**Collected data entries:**
Content starts
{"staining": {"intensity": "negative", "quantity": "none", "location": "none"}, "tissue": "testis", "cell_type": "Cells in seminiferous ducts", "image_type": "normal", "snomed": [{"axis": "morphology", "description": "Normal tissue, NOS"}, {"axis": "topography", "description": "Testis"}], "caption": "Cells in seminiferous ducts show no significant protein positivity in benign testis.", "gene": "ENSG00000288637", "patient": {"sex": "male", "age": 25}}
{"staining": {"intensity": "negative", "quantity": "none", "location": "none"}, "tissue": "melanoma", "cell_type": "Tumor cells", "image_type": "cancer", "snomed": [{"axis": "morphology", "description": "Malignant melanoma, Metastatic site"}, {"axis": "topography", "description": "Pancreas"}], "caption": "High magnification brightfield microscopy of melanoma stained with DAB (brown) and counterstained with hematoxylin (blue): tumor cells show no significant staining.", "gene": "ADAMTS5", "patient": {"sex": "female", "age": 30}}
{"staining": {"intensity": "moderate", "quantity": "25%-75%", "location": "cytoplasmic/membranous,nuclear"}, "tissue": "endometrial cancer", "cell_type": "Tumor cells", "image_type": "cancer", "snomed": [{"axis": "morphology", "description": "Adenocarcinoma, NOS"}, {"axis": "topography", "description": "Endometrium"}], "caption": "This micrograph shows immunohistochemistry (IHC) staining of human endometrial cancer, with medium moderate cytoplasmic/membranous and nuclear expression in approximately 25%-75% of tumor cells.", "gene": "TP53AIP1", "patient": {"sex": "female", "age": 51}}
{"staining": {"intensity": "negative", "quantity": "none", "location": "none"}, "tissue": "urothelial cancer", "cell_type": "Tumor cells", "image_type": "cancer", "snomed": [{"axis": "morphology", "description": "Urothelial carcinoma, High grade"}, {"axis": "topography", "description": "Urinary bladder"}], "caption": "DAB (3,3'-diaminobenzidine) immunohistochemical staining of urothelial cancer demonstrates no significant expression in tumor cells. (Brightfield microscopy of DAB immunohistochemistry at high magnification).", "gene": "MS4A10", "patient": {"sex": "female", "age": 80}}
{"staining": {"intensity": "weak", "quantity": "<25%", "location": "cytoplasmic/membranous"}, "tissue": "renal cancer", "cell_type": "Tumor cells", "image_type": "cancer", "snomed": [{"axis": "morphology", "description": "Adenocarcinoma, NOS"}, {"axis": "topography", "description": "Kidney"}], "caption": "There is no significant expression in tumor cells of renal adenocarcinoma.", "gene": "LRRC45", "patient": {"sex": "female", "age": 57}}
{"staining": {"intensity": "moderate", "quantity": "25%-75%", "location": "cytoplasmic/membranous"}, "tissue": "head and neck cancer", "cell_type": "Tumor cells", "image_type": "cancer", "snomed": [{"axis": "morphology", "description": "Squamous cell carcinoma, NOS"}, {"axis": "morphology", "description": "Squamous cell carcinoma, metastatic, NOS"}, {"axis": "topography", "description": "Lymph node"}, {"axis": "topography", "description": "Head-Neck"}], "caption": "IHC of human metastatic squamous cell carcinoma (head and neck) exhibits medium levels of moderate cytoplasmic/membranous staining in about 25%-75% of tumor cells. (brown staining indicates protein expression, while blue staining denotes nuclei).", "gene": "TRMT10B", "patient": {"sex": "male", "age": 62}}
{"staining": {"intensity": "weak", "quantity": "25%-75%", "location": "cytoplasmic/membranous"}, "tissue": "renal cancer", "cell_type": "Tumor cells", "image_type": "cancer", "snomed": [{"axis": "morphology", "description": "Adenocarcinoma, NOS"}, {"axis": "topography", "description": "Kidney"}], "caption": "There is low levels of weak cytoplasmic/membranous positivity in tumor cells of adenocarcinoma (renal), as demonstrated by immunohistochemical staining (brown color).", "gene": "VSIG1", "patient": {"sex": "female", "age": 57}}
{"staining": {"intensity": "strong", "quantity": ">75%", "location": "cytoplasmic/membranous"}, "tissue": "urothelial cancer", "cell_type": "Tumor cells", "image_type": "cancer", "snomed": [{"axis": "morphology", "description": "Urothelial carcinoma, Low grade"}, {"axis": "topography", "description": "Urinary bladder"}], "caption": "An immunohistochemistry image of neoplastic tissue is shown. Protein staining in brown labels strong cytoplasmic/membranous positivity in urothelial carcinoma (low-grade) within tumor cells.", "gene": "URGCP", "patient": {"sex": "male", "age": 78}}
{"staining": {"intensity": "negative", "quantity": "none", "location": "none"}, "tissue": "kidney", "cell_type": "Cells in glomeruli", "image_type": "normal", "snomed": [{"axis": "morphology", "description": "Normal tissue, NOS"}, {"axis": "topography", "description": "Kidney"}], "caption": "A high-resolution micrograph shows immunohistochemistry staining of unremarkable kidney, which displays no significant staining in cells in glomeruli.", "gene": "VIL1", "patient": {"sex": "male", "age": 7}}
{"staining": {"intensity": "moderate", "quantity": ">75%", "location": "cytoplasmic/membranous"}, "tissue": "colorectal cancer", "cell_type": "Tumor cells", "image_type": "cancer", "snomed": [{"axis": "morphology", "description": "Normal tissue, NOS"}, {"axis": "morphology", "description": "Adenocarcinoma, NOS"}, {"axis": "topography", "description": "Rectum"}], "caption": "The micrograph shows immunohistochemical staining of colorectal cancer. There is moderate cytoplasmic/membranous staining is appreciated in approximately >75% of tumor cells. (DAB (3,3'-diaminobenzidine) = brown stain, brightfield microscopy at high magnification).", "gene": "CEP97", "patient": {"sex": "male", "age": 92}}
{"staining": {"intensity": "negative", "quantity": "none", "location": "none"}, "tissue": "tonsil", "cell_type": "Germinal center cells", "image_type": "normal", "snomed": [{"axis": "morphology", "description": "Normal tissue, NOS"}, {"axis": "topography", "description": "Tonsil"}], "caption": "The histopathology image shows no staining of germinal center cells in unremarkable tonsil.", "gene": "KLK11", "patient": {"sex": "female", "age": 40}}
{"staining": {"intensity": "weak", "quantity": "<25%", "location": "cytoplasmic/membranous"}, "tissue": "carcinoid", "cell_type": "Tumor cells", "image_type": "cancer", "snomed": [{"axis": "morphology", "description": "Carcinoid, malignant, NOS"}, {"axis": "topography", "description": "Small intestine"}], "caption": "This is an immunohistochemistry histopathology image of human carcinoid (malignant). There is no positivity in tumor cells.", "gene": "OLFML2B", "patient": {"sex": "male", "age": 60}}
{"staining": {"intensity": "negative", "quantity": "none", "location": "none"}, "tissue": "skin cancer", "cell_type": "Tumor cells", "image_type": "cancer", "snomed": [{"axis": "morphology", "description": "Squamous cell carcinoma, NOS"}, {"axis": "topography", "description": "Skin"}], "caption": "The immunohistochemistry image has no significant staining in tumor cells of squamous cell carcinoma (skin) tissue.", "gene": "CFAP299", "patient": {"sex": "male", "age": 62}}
Content ends
**YOUR TASK:** The lines to return are those in the entries above that include "histopathology".

**SOLUTION:**
{"staining": {"intensity": "negative", "quantity": "none", "location": "none"}, "tissue": "tonsil", "cell_type": "Germinal center cells", "image_type": "normal", "snomed": [{"axis": "morphology", "description": "Normal tissue, NOS"}, {"axis": "topography", "description": "Tonsil"}], "caption": "The histopathology image shows no staining of germinal center cells in unremarkable tonsil.", "gene": "KLK11", "patient": {"sex": "female", "age": 40}}
{"staining": {"intensity": "weak", "quantity": "<25%", "location": "cytoplasmic/membranous"}, "tissue": "carcinoid", "cell_type": "Tumor cells", "image_type": "cancer", "snomed": [{"axis": "morphology", "description": "Carcinoid, malignant, NOS"}, {"axis": "topography", "description": "Small intestine"}], "caption": "This is an immunohistochemistry histopathology image of human carcinoid (malignant). There is no positivity in tumor cells.", "gene": "OLFML2B", "patient": {"sex": "male", "age": 60}}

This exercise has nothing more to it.